## WORK TO COMPLETE
Copy out all the rows below with "Aggravated Assault" switched to "Burglary" and nothing else changed. Leave the pictures out.
= = = =
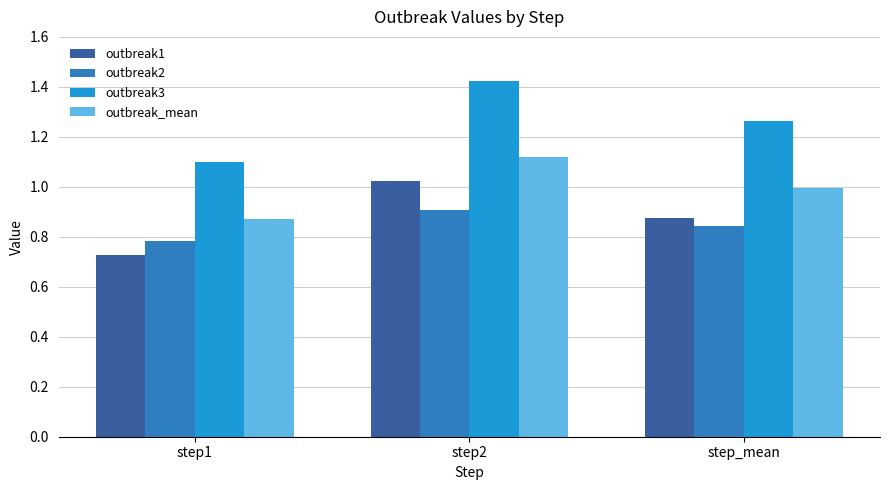

Is it true that outbreak1 equals 0.3 at step_mean?

False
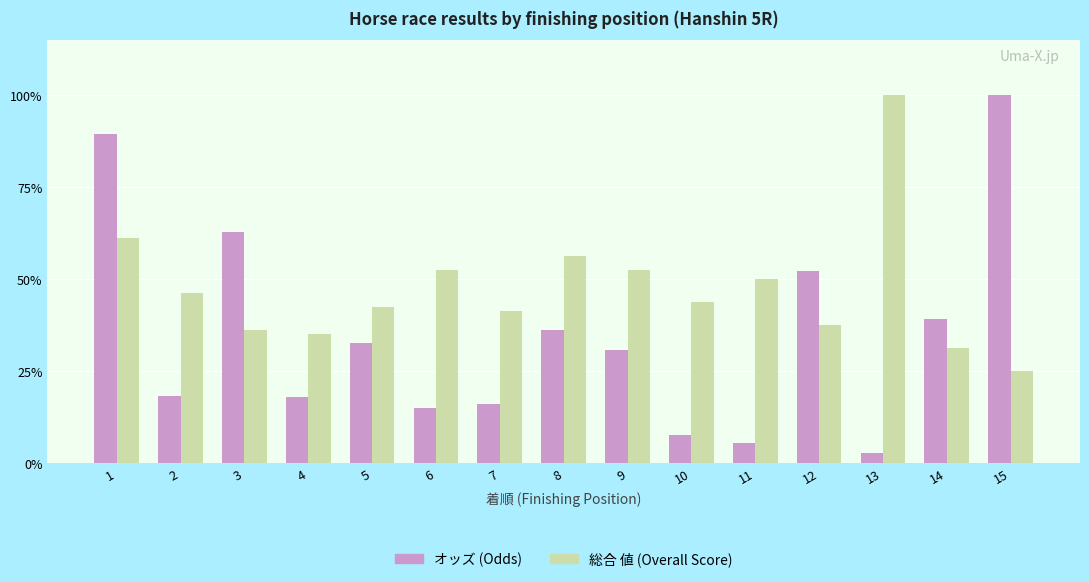

What is the total value across all series at 9?

83.1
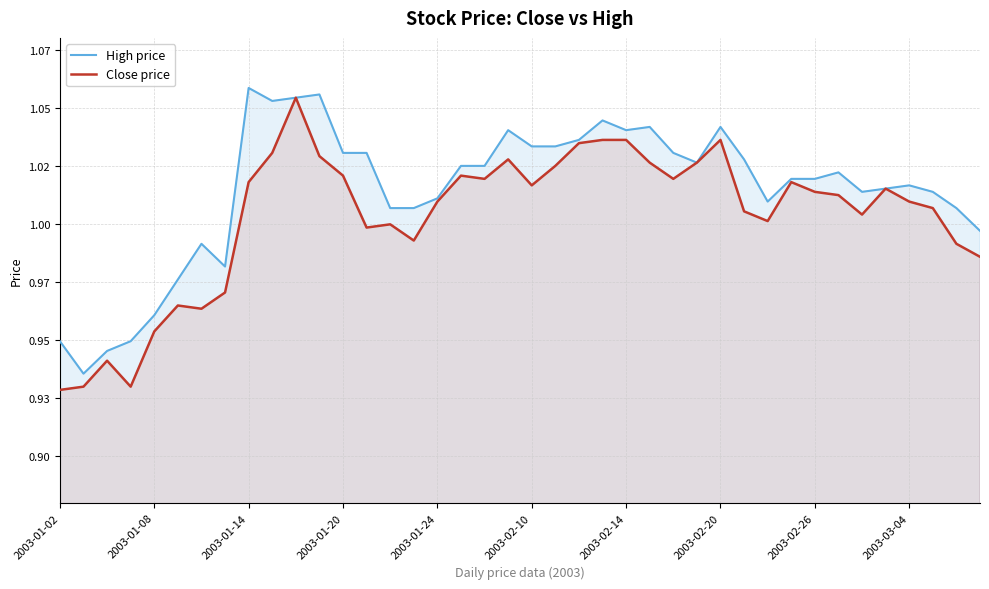

True or false: Close price and High price cross at least once.

False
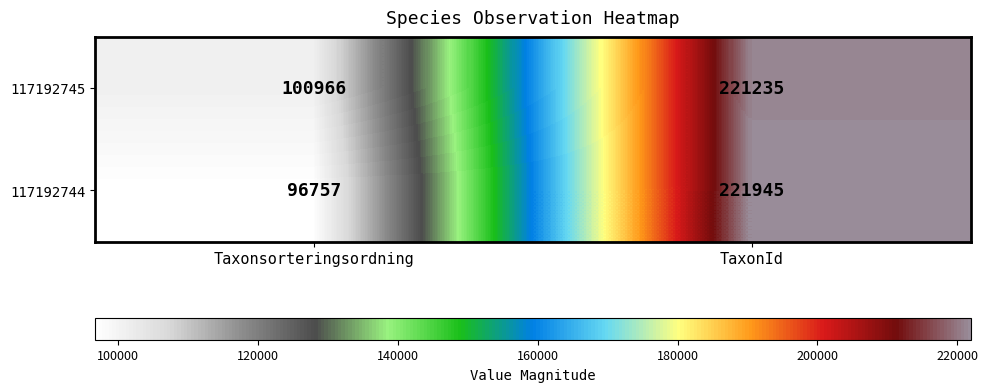

Which series has the largest range (max minus min)?

117192744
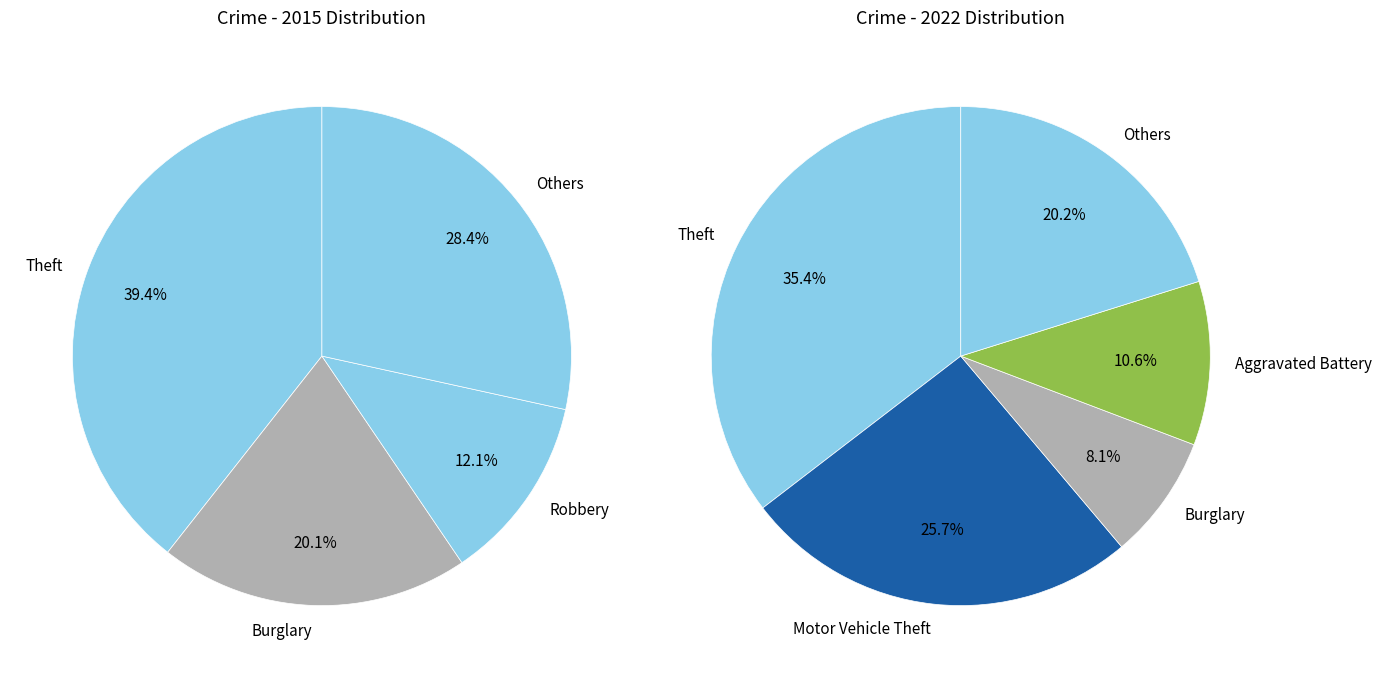

Is there any slice that represents more than half of the pie?

No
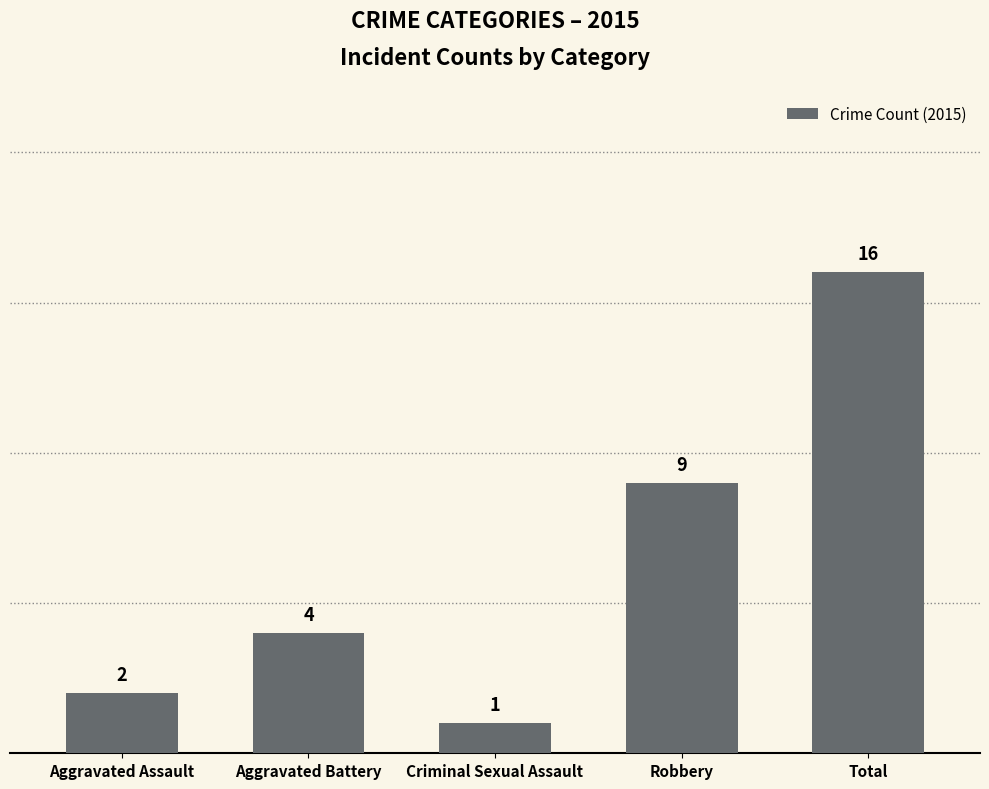

True or false: the data shows 2 at Aggravated Assault.

True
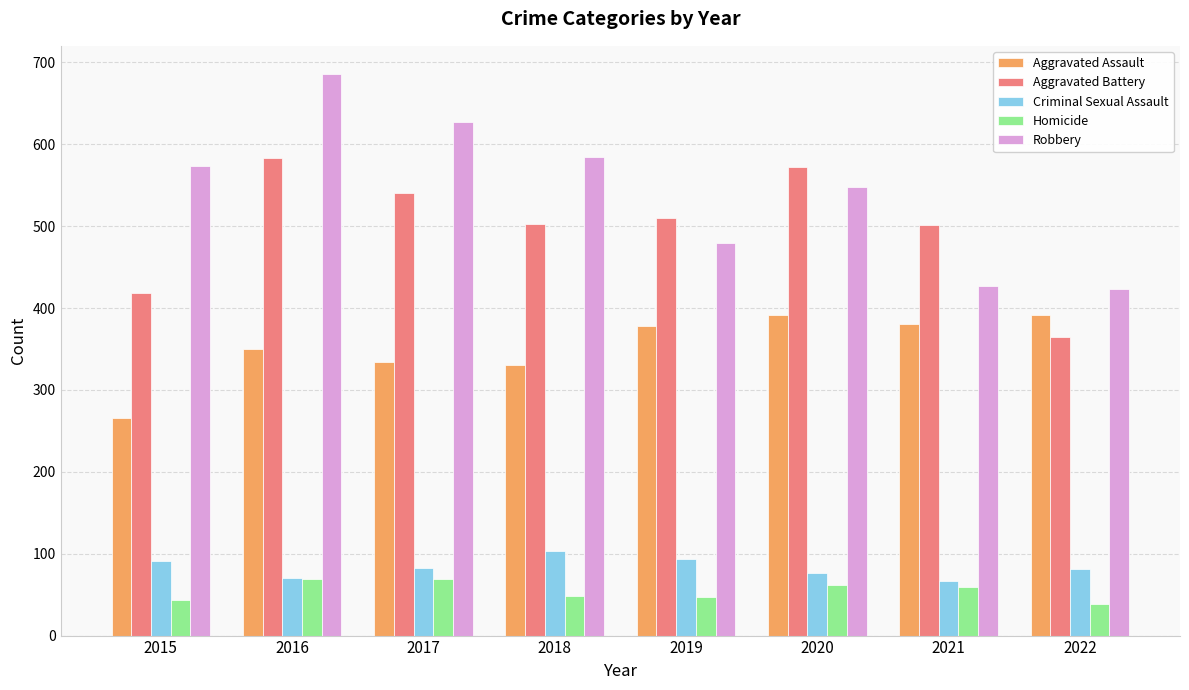

How many categories are shown in the chart?

8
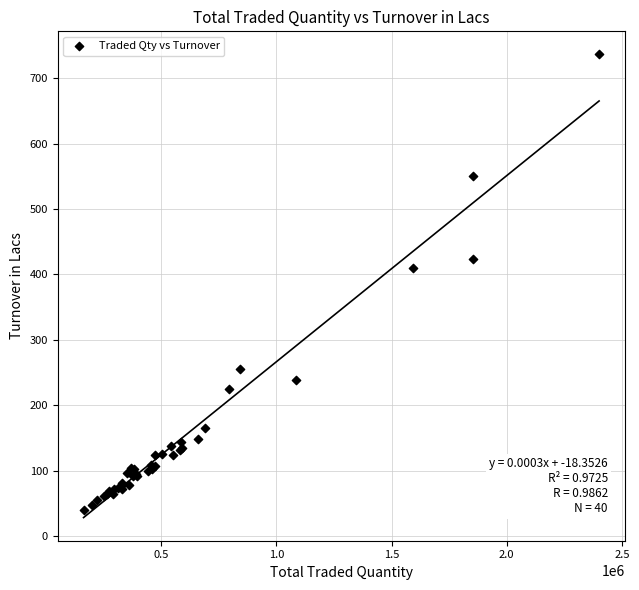

What Y value in the scatter plot is closest to 388?

410.3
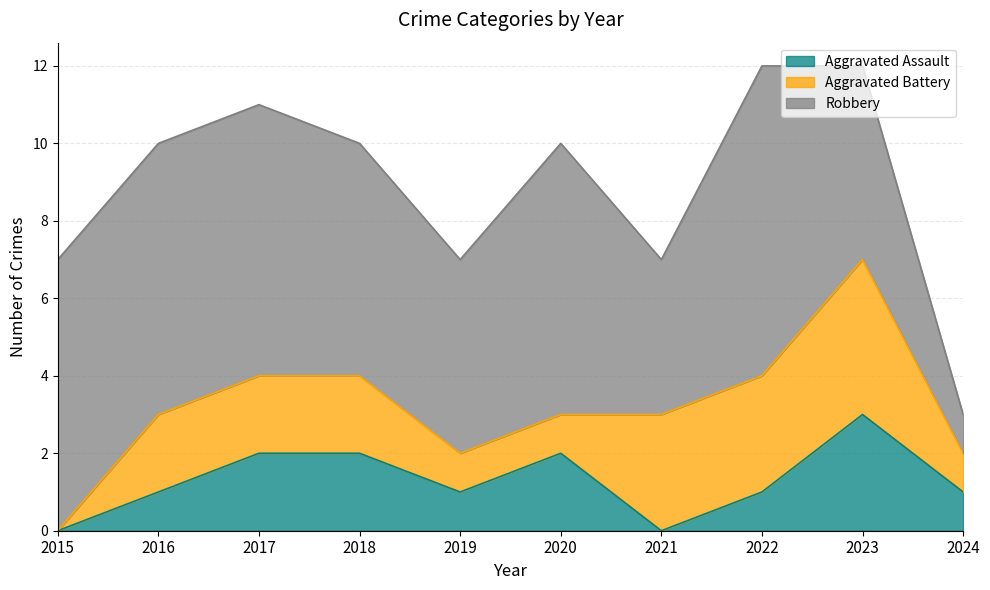

At which label does Aggravated Assault reach its peak?

2023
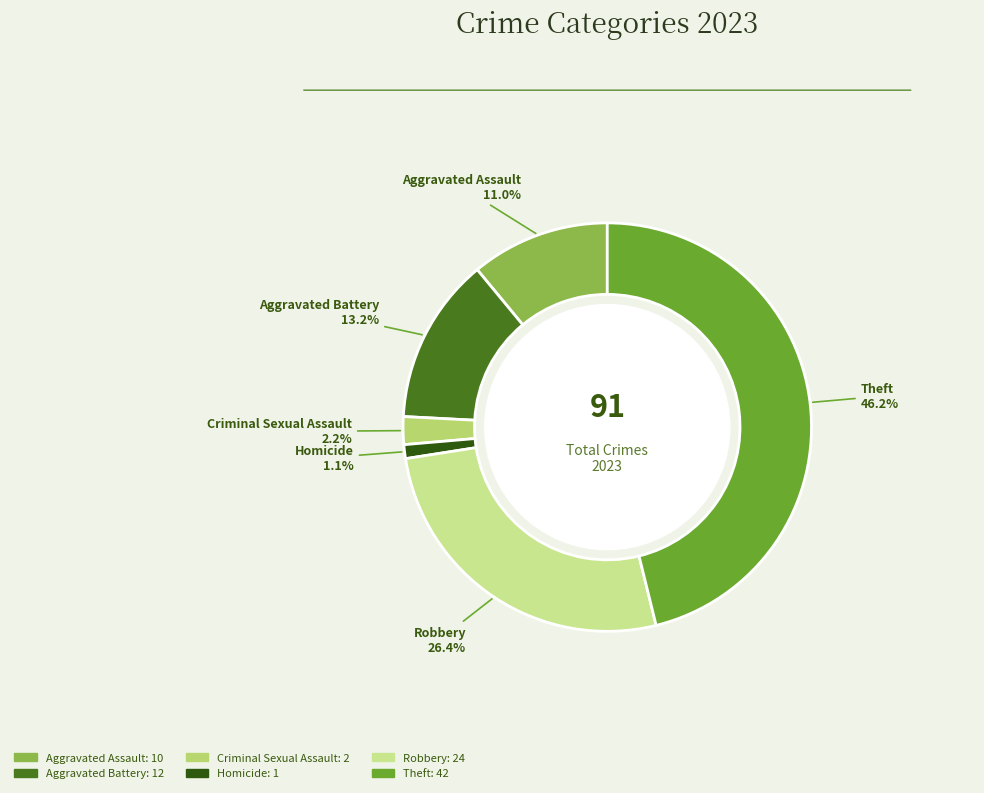

To the nearest percent, what percentage of the pie is Criminal Sexual Assault?

2%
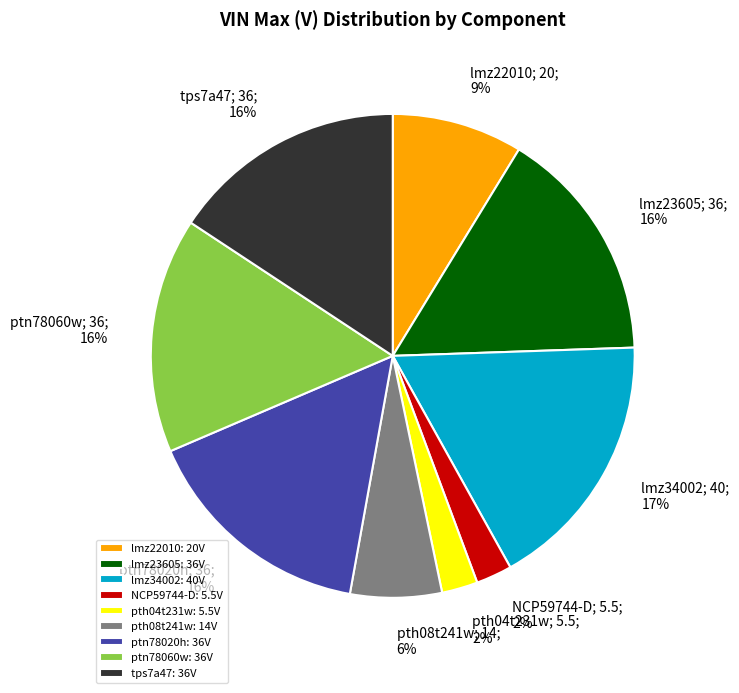

Combined, do lmz23605: 36V and lmz22010: 20V account for over 50%?

No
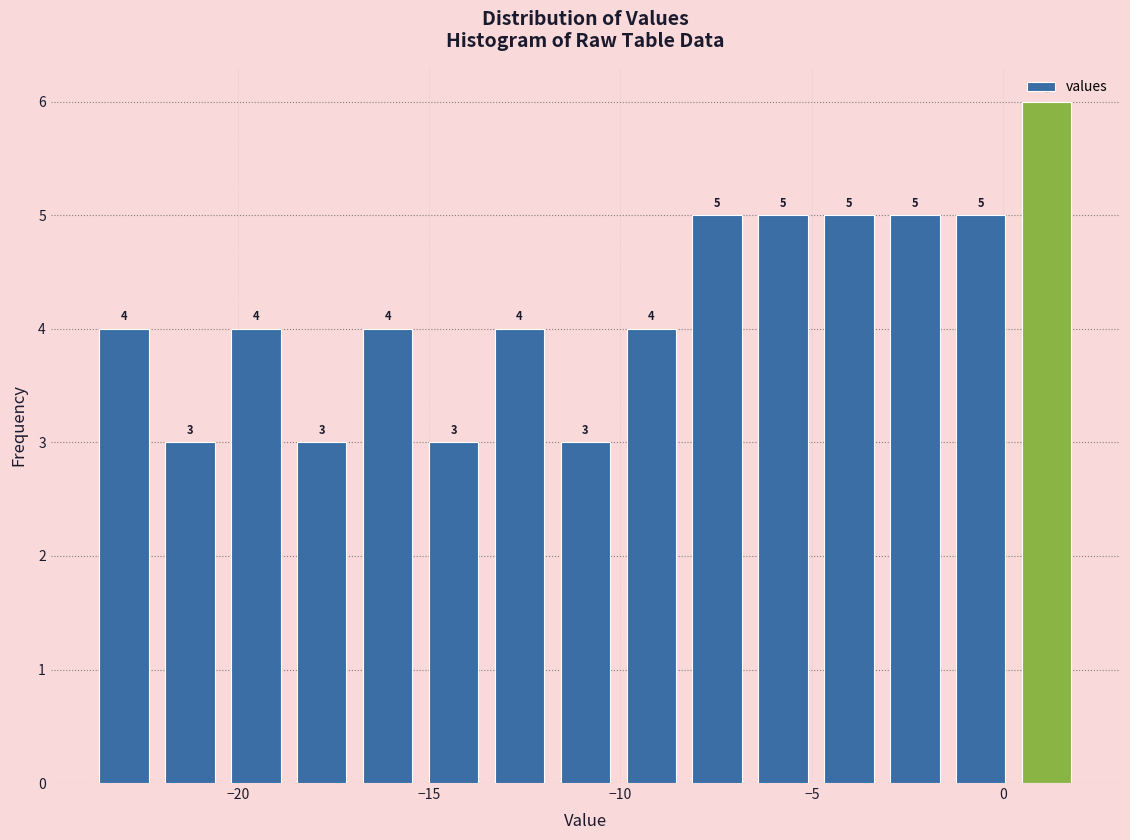

Around what value on the x-axis is the tallest bar? Give the approximate position of its centre, as read against the axis.

1.0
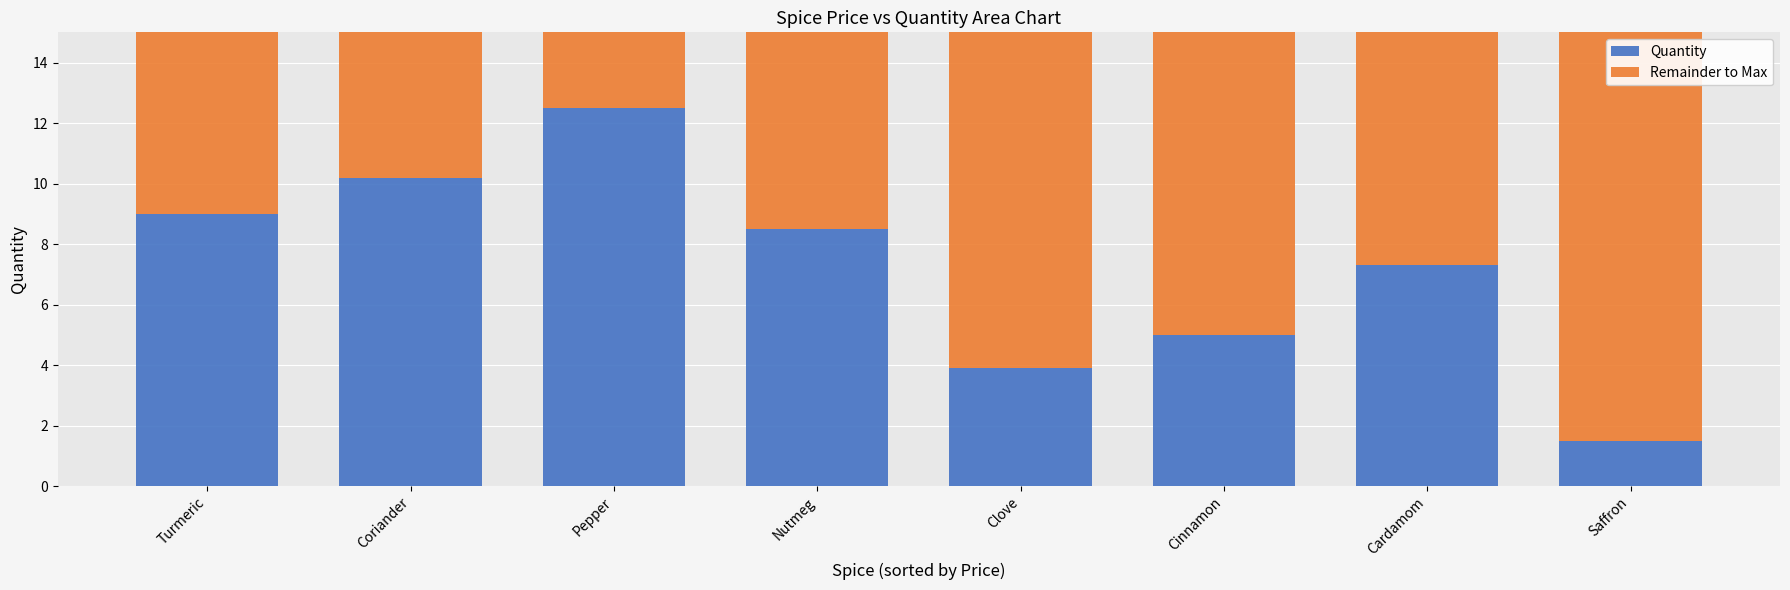

At which label does Quantity reach its peak?

Pepper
= = = =
## ANSWER
Is it true that outbreak1 equals 0.3 at step_mean?

False

What is the total value across all series at 9?

83.1

True or false: Close price and High price cross at least once.

False

Which series has the largest range (max minus min)?

117192744

Is there any slice that represents more than half of the pie?

No

True or false: the data shows 2 at Burglary.

True

How many categories are shown in the chart?

8

What Y value in the scatter plot is closest to 388?

410.3

At which label does Burglary reach its peak?

2023

To the nearest percent, what percentage of the pie is Criminal Sexual Assault?

2%

Combined, do lmz23605: 36V and lmz22010: 20V account for over 50%?

No

Around what value on the x-axis is the tallest bar? Give the approximate position of its centre, as read against the axis.

1.0

At which label does Quantity reach its peak?

Pepper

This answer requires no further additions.